(Revision comparison data)

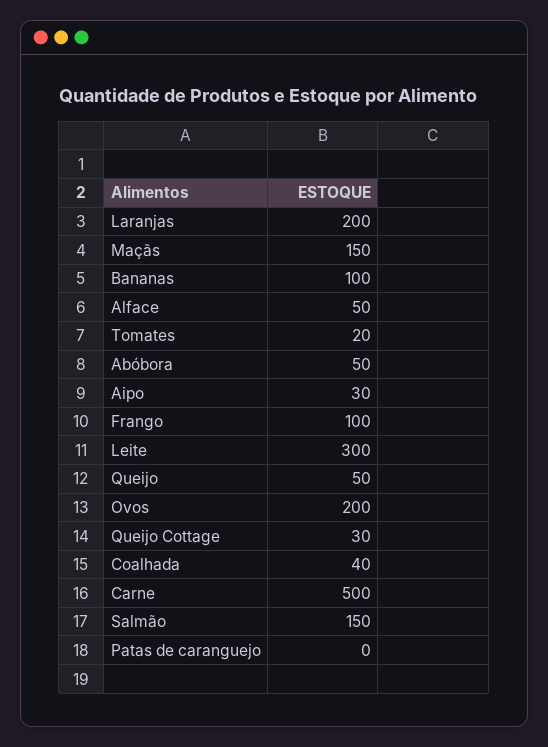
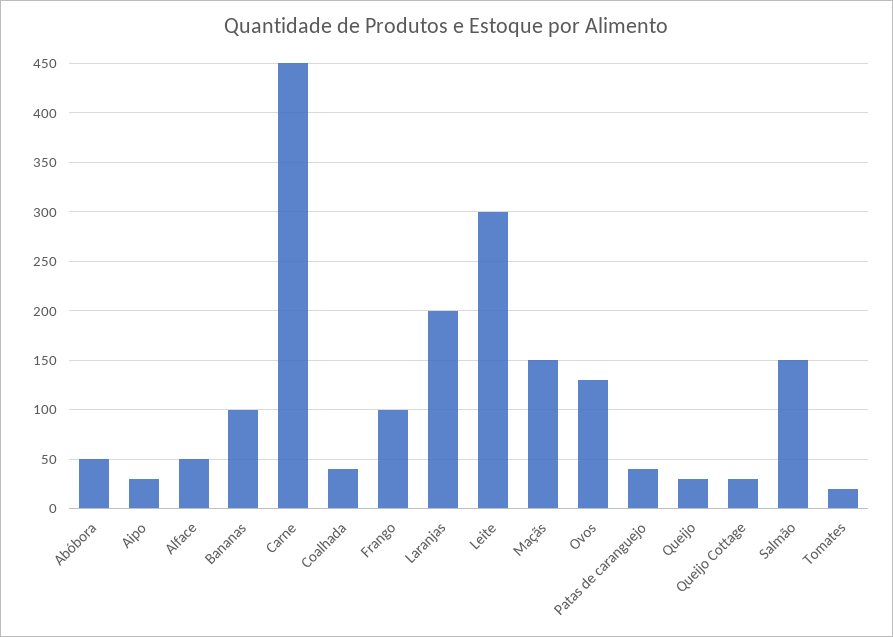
Queijo: 50 -> 30
Ovos: 200 -> 130
Carne: 500 -> 450
Patas de caranguejo: 0 -> 40

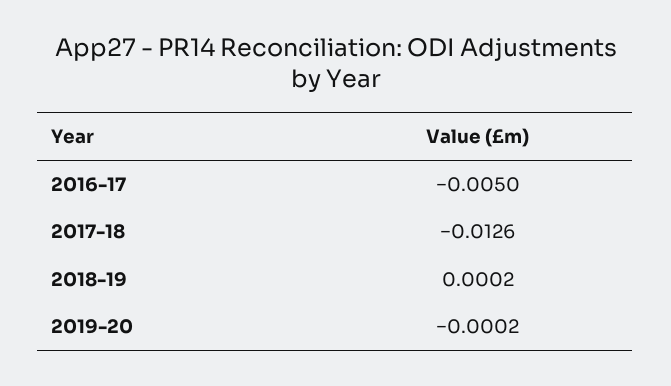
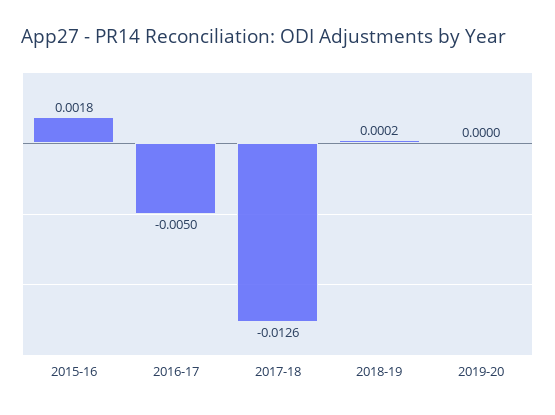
2019-20: -0.0002 -> 0
2015-16: none -> 0.0018

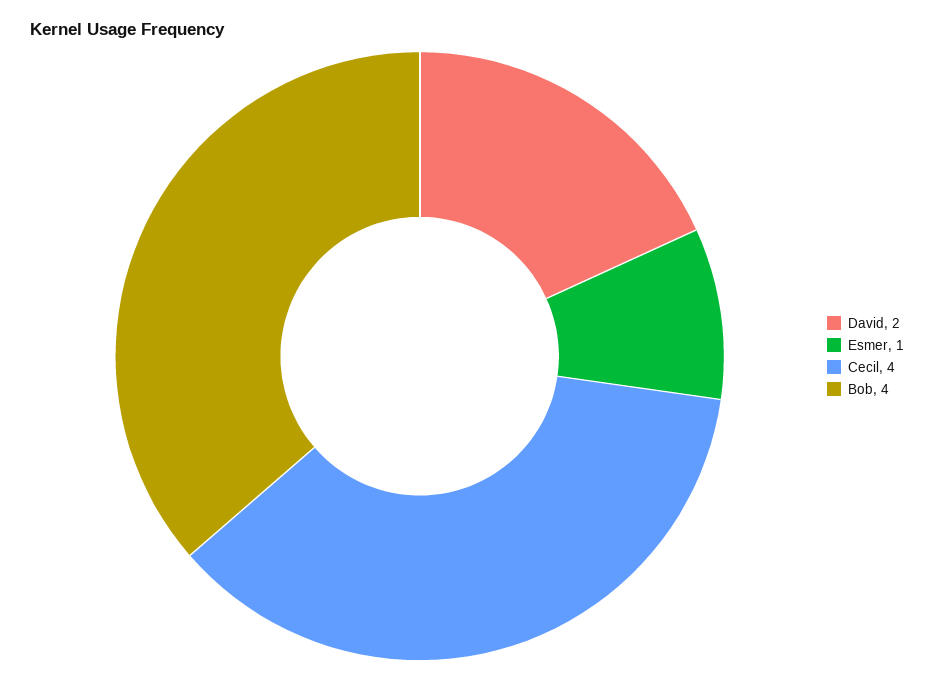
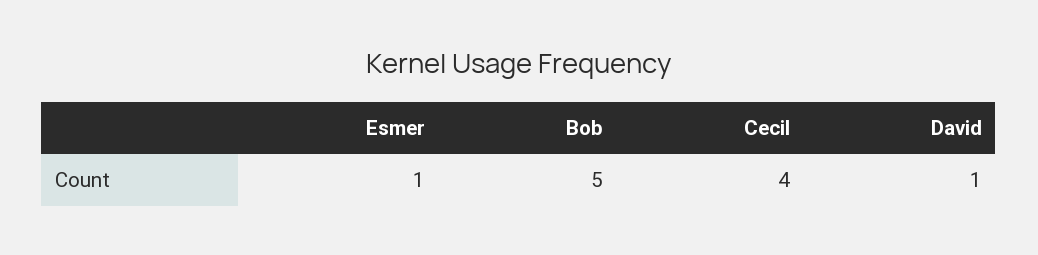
David: 2 -> 1
Bob: 4 -> 5

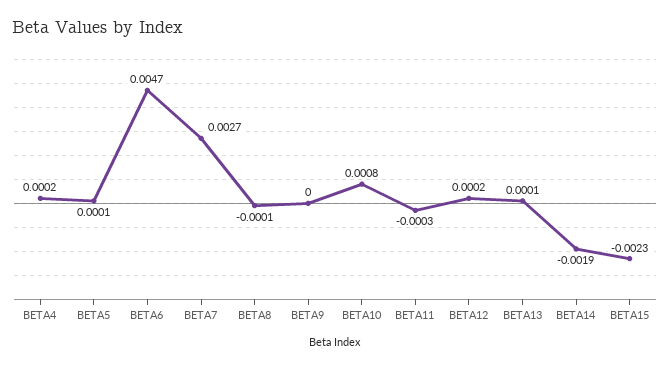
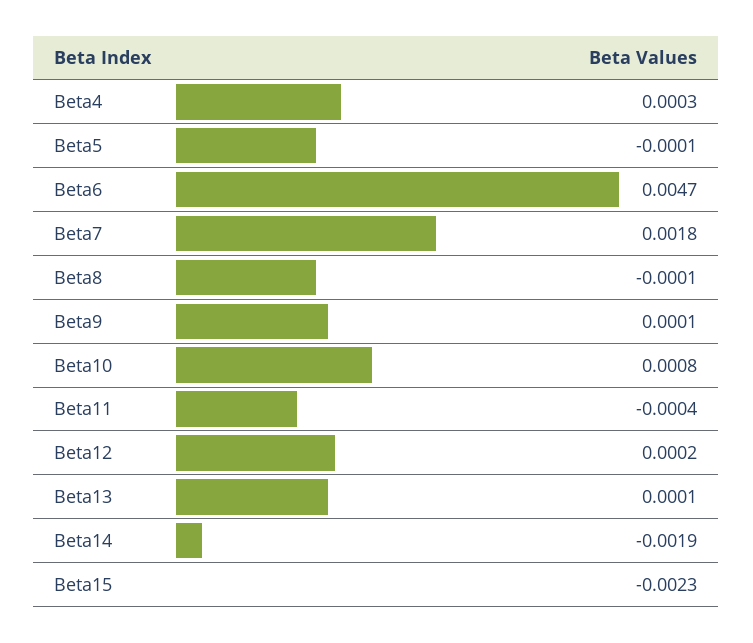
BETA4: 0.0002 -> 0.0003
BETA5: 0.0001 -> -0.0001
BETA7: 0.0027 -> 0.0018
BETA9: 0 -> 0.0001
BETA11: -0.0003 -> -0.0004

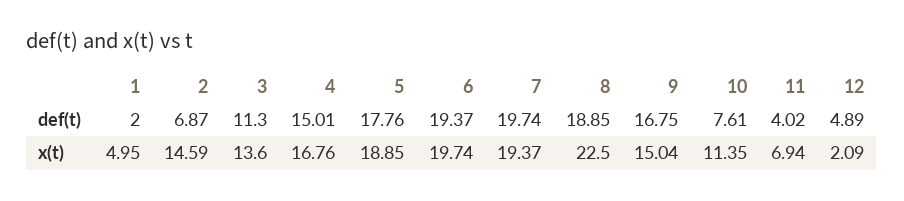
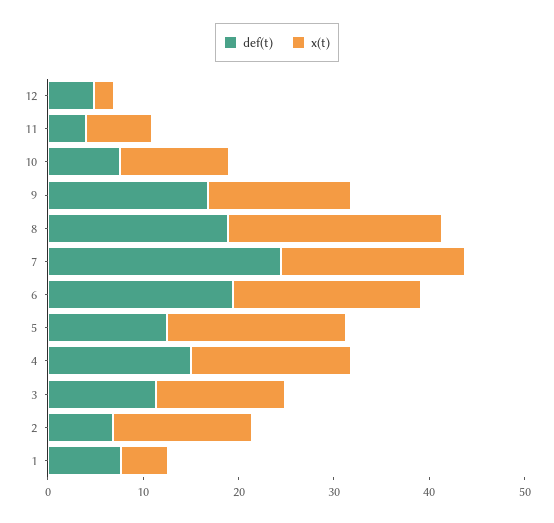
def(t), 1: 2 -> 8
def(t), 5: 17.76 -> 12
def(t), 7: 19.74 -> 24

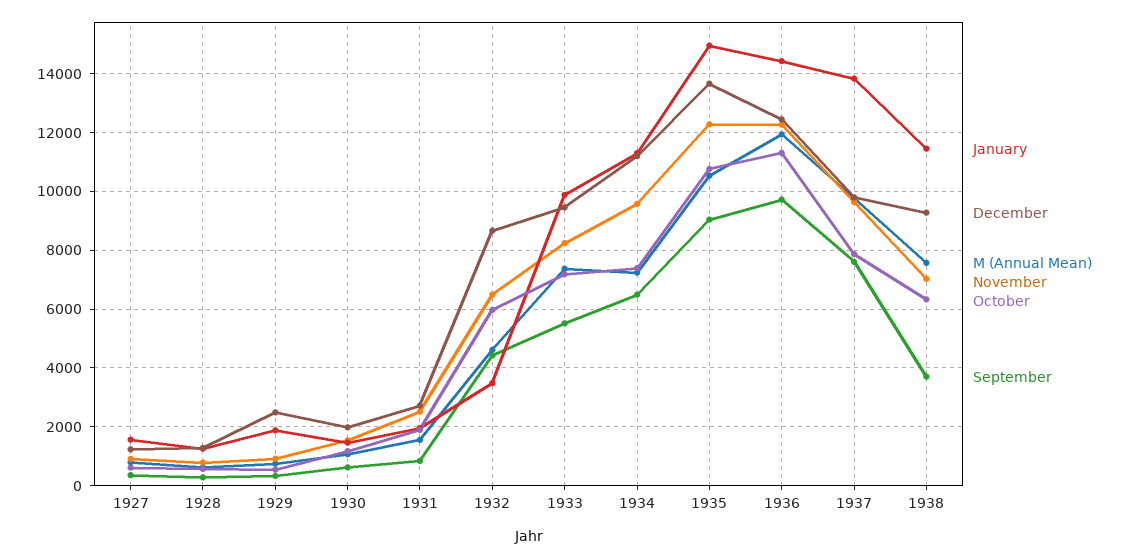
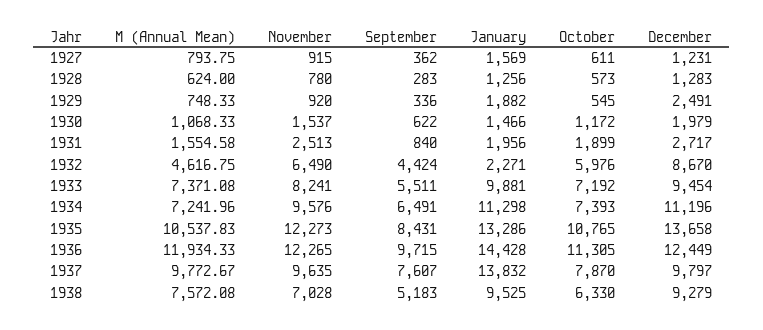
January, 1932: 3500 -> 2271
January, 1935: 15000 -> 13286
September, 1935: 9000 -> 8431
January, 1938: 11500 -> 9525
September, 1938: 3750 -> 5183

(Work task) Would you copy every line of the entries in which "September" appears?

(Answer space)
September, 1935: 9000 -> 8431
September, 1938: 3750 -> 5183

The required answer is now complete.